Drew Storen saved his third consecutive game last night, tying him with Chad Cordero's 2007 total for the second-most saves in Nationals history (37). He's coming to the end of a tremendous first year as the Nationals' closer, and yet, there will probably be more rumors this winter like the ones that cropped up this summer, referencing the chance the Nationals trade him to get a center fielder or a veteran starter.
It seems less likely the Nationals will trade Storen than it did in July (they're giving Jayson Werth a look in center field, and might not have room for another outfielder with Michael Morse and Bryce Harper in the long-term picture), but that's not the main point I'd like to discuss at the moment. That point, namely, is what the Nationals would do with Tyler Clippard if they somehow parted with Storen.
Some of you have asked if the Nationals would consider making Clippard a closer someday, and while he could probably do the job - he's said he's interested in closing, and he certainly wouldn't face any more pressure than he has this year - that's probably not where he's most valuable. He's excelled in the break-glass-in-case-of-emergency role he's been in this year; in fact, he's probably been more valuable to the Nationals than Storen has.

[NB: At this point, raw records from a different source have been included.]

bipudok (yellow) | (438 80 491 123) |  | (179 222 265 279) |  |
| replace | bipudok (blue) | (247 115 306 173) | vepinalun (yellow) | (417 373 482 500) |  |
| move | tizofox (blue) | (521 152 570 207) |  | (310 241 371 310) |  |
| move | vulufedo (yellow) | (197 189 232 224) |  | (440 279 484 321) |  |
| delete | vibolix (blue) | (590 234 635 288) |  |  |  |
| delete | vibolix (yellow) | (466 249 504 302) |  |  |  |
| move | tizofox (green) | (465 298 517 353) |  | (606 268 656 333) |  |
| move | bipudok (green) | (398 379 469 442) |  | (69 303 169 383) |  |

Clippard's Win Probability Added (WPA) of 5.36 is the best of any reliever in baseball; essentially, he's added more than five wins to the Nationals' total by doing what he did last night, pitching in tough situations and keeping the Nationals in front in a close game. Storen's WPA of 2.41 is also impressive - in fact, it's the 15th-best mark in baseball - but it's no stretch to say he wouldn't have 37 saves on a 70-win team with a mediocre offense if not for Clippard, whose clutch score of 1.53 is tops among National League relievers.

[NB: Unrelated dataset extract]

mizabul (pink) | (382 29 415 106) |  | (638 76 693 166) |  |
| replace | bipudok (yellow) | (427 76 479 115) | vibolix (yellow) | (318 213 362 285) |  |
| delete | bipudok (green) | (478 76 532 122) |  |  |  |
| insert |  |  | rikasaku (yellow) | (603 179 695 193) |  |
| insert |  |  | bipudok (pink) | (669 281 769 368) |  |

In fact, in the unlikely event the Nationals dealt Storen this winter, I'd argue they should sign another closer and leave Clippard where he is (Matt Capps could be available for a reunion of the original Clip-and-Save this winter). There are plenty of veterans available, but what Clippard has done this year is more valuable than if he was a one-trick pony in the ninth inning.
Now, saying all this, there's always the possibility that Clippard could go back to what he was doing last year, struggling with inherited runners and getting burned on fly balls. He's likely to get a big raise this winter in arbitration, and there are plenty of people who think he's likely to break down from the 232 1/3 innings he's worked since 2009.
But if he keeps doing what he's doing, there's absolutely no reason to take him out of that role, whether it's Storen or somebody else following him.